Guide to Wildlife Watching
Best Time to Visit
The dry season is the peak season and is the optimal time to explore Guyana’s landscapes. Expect the days to be warm with the shade of the forest to keep things cool. On the coast this is between mid-July to mid-November and January to April, and between September to April in the rainforest and savannahs. Getting around the interior in the green season (wet season) can be a challenge as overland travel by road can quickly become a 4×4 safari. But the river ways are most always an option making this the best time to see the rain-washed forests that are home to beautiful waterfalls and the wildlife that are prevalent during this period. You should therefore time your visit based on the birds and wildlife you want to see.
Time Based Itineraries
With just a few days in hand, you can experience the wonders of Guyana. With robust air, land and river transport systems, and 80% of the country being covered in rainforests, you can get your fill in just one weekend. If you want a longer experience, seven to ten days is the ideal time it takes to cover both the rainforests and savannahs of Guyana and get a 360-degree wildlife view of the country. Choose from itineraries here.
What to See
You can plan your trip according to the specific species of plant life, wildlife, or marine life that you wish to see. For example, the Rupununi is great to spot giant anteaters, giant river otters, and black caiman. The Guianan Cock-of-the-rock and the Kaieteur Golden Rocket Frog can be spotted in the Kaieteur National Park and the Hoatzin is largely found in the Mahaica River basin. It’s best to discuss with local tour operators who can advise and make a plan as per your interest.

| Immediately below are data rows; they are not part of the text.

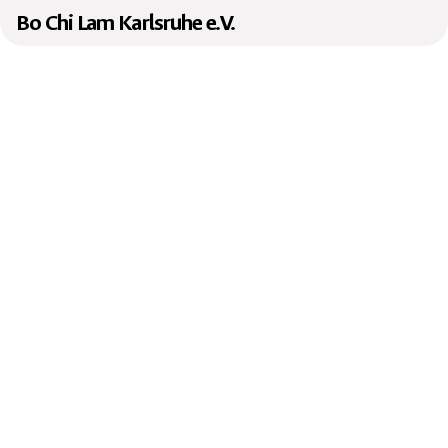
Bo Chi Lam Karlsruhe e.V.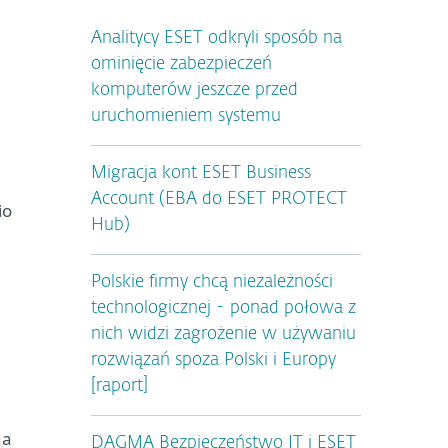
Analitycy ESET odkryli sposób na
ominięcie zabezpieczeń
komputerów jeszcze przed
uruchomieniem systemu
Migracja kont ESET Business
Account (EBA do ESET PROTECT
io
Hub)
Polskie firmy chcą niezależności
technologicznej - ponad połowa z
nich widzi zagrożenie w używaniu
rozwiązań spoza Polski i Europy
[raport]
na
DAGMA Bezpieczeństwo IT i ESET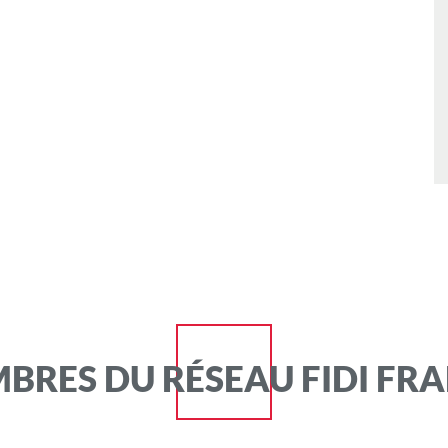
BRES DU RÉSEAU FIDI FR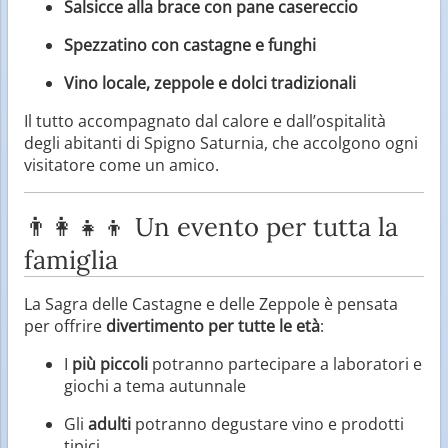
Salsicce alla brace con pane casereccio
Spezzatino con castagne e funghi
Vino locale, zeppole e dolci tradizionali
Il tutto accompagnato dal calore e dall’ospitalità
degli abitanti di Spigno Saturnia, che accolgono ogni
visitatore come un amico.
👨‍👩‍👧‍👦 Un evento per tutta la
famiglia
La Sagra delle Castagne e delle Zeppole è pensata
per offrire
divertimento per tutte le età
:
I
più piccoli
potranno partecipare a laboratori e
giochi a tema autunnale
Gli
adulti
potranno degustare vino e prodotti
tipici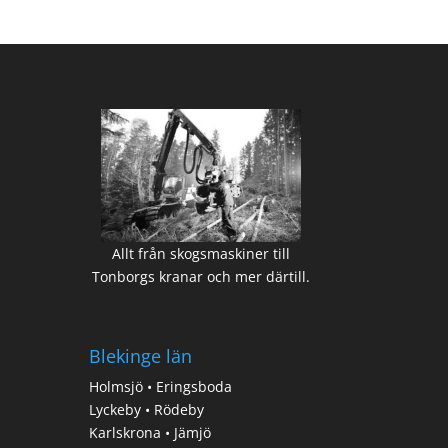
Allt från skogsmaskiner till
Tonborgs kranar och mer därtill.
Blekinge län
Holmsjö • Eringsboda
Lyckeby • Rödeby
Karlskrona • Jämjö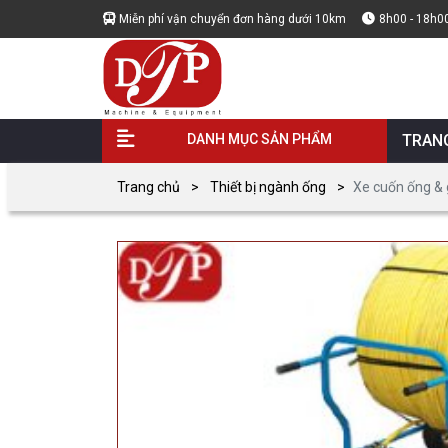
Miễn phí vận chuyển đơn hàng dưới 10km
8h00 - 18h0
DANH MỤC SẢN PHẨM
TRAN
Trang chủ
Thiết bị ngành ống
Xe cuốn ống & 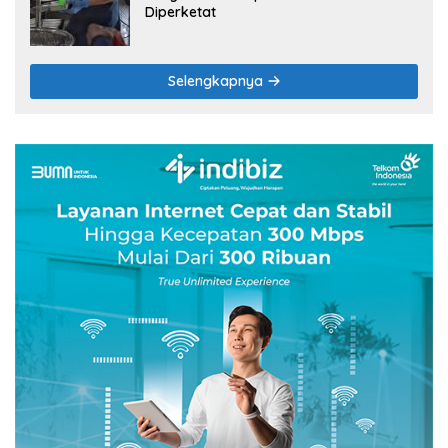
Diperketat
Selengkapnya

Although Guyana is known to be relatively expensive compared to other South American countries, the cost largely depends on your needs and the time you have available. A number of flights and river systems connect the key wildlife areas of the country, but you need to plan this in advance. While travelling by road from Georgetown to the interior savannahs and rainforests is cheaper, it is more arduous and takes longer as opposed to travelling by air. This comes with a number of benefits though – you will be rewarded with excellent views of the beautiful landscapes and wildlife throughout your journey. A general rule of thumb would be US$150-300/day for a budget trip, US$300-600/day for a mid-range trip and US$600+ a day for a top-end trip.